A Frankenstein Birthday: The Brooklyn Antiquarian Book Fair Preview, Part I
In a fortnight it's back-to-school and therefore back-to-books with America's largest regional antiquarian book fair, the annual Brooklyn Antiquarian Book Fair, now in its fifth year and happening over two days on September 8-9 in Greenpoint, Brooklyn at the Brooklyn Expo Center.
Today also happens to be the birthday of Mary Shelley, and in honor of her genius and magnificent creation of her monster, the fair is celebrating Frankenstein with a preview of the Morgan Library's forthcoming exhibition: It's Alive! Frankenstein at 200.
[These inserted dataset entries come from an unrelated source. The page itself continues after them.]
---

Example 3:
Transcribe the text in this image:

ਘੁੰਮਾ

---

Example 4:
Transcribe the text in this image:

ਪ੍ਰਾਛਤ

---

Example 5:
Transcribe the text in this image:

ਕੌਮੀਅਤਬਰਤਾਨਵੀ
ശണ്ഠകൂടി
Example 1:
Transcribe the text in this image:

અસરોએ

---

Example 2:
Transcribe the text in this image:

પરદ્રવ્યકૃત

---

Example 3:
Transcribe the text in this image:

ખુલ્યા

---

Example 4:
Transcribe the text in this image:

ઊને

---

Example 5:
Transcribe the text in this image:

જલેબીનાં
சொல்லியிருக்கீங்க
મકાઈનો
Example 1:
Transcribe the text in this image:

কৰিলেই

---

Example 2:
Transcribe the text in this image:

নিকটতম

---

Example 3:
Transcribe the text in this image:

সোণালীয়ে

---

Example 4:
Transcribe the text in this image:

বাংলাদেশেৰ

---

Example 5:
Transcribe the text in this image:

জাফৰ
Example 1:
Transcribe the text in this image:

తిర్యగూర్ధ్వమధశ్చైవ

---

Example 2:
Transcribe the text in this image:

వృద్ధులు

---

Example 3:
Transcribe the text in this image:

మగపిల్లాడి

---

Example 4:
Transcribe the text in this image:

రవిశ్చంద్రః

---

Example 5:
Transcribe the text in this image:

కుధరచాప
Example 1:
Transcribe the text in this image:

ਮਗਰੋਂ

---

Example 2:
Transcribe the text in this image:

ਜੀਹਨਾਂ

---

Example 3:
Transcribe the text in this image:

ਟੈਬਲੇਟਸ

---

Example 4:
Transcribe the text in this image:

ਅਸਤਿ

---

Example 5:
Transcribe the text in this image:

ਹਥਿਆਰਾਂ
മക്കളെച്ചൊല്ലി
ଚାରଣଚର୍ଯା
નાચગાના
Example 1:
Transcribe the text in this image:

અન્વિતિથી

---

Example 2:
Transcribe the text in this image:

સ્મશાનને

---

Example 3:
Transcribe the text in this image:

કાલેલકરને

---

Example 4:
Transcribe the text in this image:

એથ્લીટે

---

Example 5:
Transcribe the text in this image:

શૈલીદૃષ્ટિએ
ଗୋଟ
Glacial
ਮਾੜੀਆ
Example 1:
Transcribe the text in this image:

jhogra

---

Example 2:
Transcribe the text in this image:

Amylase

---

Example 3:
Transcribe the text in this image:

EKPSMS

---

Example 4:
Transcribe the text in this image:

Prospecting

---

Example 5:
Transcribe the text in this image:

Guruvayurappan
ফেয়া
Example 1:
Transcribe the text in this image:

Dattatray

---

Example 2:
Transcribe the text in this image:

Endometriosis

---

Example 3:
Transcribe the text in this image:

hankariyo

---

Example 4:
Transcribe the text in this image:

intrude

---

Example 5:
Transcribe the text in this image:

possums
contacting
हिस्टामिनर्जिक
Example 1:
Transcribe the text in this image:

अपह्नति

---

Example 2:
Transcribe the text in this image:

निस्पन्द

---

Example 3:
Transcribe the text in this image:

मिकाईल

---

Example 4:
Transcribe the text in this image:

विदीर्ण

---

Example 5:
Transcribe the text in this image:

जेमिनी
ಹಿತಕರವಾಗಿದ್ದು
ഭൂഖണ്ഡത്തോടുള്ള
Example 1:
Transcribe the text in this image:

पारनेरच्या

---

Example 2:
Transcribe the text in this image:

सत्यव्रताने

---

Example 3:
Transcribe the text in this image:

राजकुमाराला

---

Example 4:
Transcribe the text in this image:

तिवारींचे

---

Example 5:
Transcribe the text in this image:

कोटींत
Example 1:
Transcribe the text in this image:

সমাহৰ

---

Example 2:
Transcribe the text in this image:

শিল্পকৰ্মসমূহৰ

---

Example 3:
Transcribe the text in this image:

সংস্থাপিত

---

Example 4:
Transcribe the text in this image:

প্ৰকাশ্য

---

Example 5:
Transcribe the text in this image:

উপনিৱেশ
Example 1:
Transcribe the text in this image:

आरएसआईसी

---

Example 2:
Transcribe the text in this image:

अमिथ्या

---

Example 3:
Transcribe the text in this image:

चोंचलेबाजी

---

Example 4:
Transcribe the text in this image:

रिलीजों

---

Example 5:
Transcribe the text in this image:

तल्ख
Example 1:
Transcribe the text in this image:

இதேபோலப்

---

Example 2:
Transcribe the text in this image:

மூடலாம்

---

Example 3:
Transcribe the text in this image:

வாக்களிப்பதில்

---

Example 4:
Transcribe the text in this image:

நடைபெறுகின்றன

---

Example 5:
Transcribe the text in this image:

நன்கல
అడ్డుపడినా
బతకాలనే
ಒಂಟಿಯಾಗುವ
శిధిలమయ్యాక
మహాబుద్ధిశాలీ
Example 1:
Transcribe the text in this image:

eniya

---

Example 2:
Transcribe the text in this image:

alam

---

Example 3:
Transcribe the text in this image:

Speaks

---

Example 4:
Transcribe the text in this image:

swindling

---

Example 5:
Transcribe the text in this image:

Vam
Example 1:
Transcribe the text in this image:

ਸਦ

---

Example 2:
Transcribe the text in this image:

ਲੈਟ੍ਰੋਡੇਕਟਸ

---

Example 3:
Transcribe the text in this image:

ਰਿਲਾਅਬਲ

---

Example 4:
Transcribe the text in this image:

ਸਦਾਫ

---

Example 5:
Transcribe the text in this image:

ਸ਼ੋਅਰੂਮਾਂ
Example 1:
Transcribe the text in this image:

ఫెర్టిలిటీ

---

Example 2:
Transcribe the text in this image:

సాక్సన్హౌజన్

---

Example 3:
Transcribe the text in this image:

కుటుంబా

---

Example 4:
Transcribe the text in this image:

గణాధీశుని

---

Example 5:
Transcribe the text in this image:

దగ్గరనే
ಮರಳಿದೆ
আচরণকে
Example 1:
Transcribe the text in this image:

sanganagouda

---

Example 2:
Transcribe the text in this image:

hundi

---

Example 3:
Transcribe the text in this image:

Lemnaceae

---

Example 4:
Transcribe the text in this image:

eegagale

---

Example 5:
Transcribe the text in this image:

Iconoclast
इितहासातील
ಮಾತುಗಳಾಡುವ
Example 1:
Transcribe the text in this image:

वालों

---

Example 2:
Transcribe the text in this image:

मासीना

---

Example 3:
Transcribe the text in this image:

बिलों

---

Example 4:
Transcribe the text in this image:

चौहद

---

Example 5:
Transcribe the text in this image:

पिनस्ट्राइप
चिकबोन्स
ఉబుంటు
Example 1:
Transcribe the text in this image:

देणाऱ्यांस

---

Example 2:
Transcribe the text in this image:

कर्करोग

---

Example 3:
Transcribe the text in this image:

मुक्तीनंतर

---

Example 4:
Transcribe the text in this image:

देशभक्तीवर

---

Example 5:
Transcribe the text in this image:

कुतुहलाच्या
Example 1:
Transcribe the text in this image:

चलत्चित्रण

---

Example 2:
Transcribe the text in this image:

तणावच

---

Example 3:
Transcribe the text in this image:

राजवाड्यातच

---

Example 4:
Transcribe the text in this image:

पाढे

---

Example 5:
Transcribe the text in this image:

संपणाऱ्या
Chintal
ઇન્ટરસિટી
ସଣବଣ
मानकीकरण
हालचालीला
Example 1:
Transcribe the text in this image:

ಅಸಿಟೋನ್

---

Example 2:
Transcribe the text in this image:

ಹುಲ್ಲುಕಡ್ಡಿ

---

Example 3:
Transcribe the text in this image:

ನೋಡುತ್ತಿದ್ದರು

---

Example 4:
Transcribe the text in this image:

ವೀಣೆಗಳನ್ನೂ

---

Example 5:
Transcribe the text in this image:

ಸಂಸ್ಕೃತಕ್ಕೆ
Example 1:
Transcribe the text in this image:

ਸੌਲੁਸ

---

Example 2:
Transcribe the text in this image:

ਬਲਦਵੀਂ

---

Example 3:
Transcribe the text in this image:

The fair features several Frankenstein editions, including a third edition from Peter Harrington in London. Their copy of Frankenstein: or, The Modern Prometheus is handsomely bound in brown half morocco with Johannes Schiller's The Ghost Seer and Charles Brockden Brown's Edgar Huntly; or, The Sleep Walker. Published in 1831, its spines are lettered in gilt, with illustrated title pages by Theodor von Holst. This is the first illustrated edition of Frankenstein, the third overall and the final definitive text and, Harrington notes, the first to gain true popularity. Shelley incorporated most of the changes introduced by William Godwin in the second edition. It also includes her now famous introduction in which she describes her haunting nocturnal storytelling session with Shelley, Byron, and Polidori at the Villa Diodati. The frontispiece is the first book illustration showing Frankenstein and the Creature.
Next week we'll share more items at the fair. For today, happy birthday to Mary Shelley, who wrote a masterful work of genius as a teenager, a fact doubted by many literary critics and scholars over the years, who prefer to assign her husband with the credit.